Deleted or never-existed categories to return HTTP 404 Not Found
Closed, ResolvedPublic

Description

Author: W

Description:
When a category (has been deleted or has never existed) and it has no members (ie. there are no articles in the category) then an HTTP 404 code should be returned.

Consider http://webcache.googleusercontent.com/search?q=cache:tA61J-kDRkMJ:en.wikipedia.org/wiki/Category:Elysiidae which is Google's cache of en:Category:Elysiidae. Google is continuing to report it even though the category was deleted more than two years ago. It is reported because a status code of 200 OK is returned. Presumably the idea of that was to allow for categories with members but without a category page.

Suggested solutions:

Solution 1 - cheap and, in my view, completely satisfactory. Forget the "no members" criterion. Return a 404 Not Found code for every category where no page exists. Most browsers completely ignore the difference between a 200 and a 404 code - an human viewing a category with members but with no page will see the information and never know that a 404 was returned. Search engines seeing such a page will honour the 404 and not index - is that any great loss?

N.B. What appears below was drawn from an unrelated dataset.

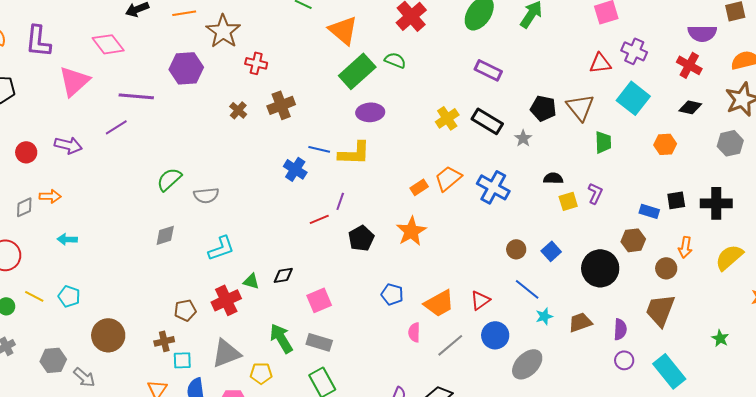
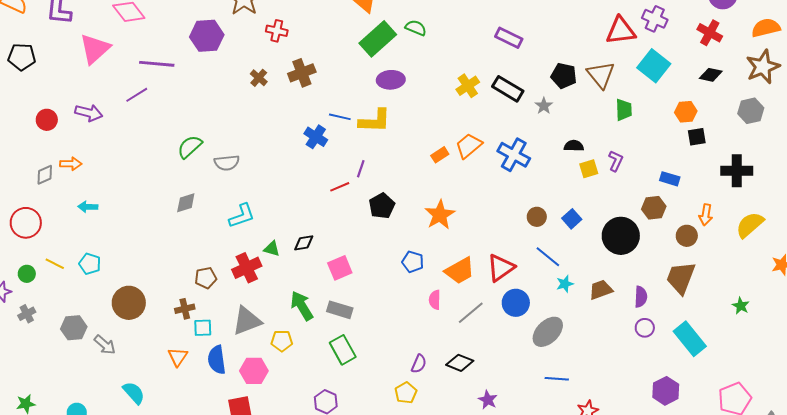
red triangle: (600, 63) -> (621, 31), size x1.4
black square: (676, 200) -> (697, 137), moved
orange star: (411, 231) -> (440, 215), moved
red triangle: (480, 300) -> (501, 268), size x1.4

Solution 2 - rigorous. For a category where no page exists, check first if it has members and send 200 or 404 as appropriate.


Version: unspecified
Severity: enhancement
See Also:
https://bugzilla.wikimedia.org/show_bug.cgi?id=2585

Details

Reference
bz26729

Event Timeline

bzimport raised the priority of this task from to Medium.Nov 21 2014, 11:22 PM
bzimport added a project: MediaWiki-Parser.
bzimport set Reference to bz26729.
bzimport added a subscriber: Unknown Object (MLST).

W wrote:

Bug 2585 is a bit long in the tooth and has already been implemented certainly for the (article) namespace and probably for all except category. Also the question of "no page but has members" is unique to categories. So I felt that a fresh discussion might help. Incidentally see http://en.wikipedia.org/wiki/User_talk:RHaworth/Archive_to_2011_Jan_14#Category:Wikipedia_sockpuppets_of_.E2.80.A6 which is where I got involved - one person fussing over being accused of sock-puppetry.

I remember MSIE has an option which decides whether a standard (included in MSIE distribution) page or the page sent together with HTTP 404 should be used when it meets HTTP 404.

Note, as it stands (in trunk), categories will return a 404 if the following 3 conditions are met:
*The category page doesn't exist
*There are currently no articles in the category
*There never was any articles in the category (or to be technical, there is no entry in the category table)

It would be trivial to make the check be the category page doesn't exist and there are currently no articles in the category, if we want to do that.

(In reply to comment #3)

I remember MSIE has an option which decides whether a standard (included in
MSIE distribution) page or the page sent together with HTTP 404 should be used
when it meets HTTP 404.

I believe that only happens if the body of the response is less than 512 bytes. Presumably most of our pages are above that threshold. In any case we already do this for articles, so I can't imagine its an issue

fixed in r80406

As a note. If you're editing a category (like any other page), you will get a 200 status code.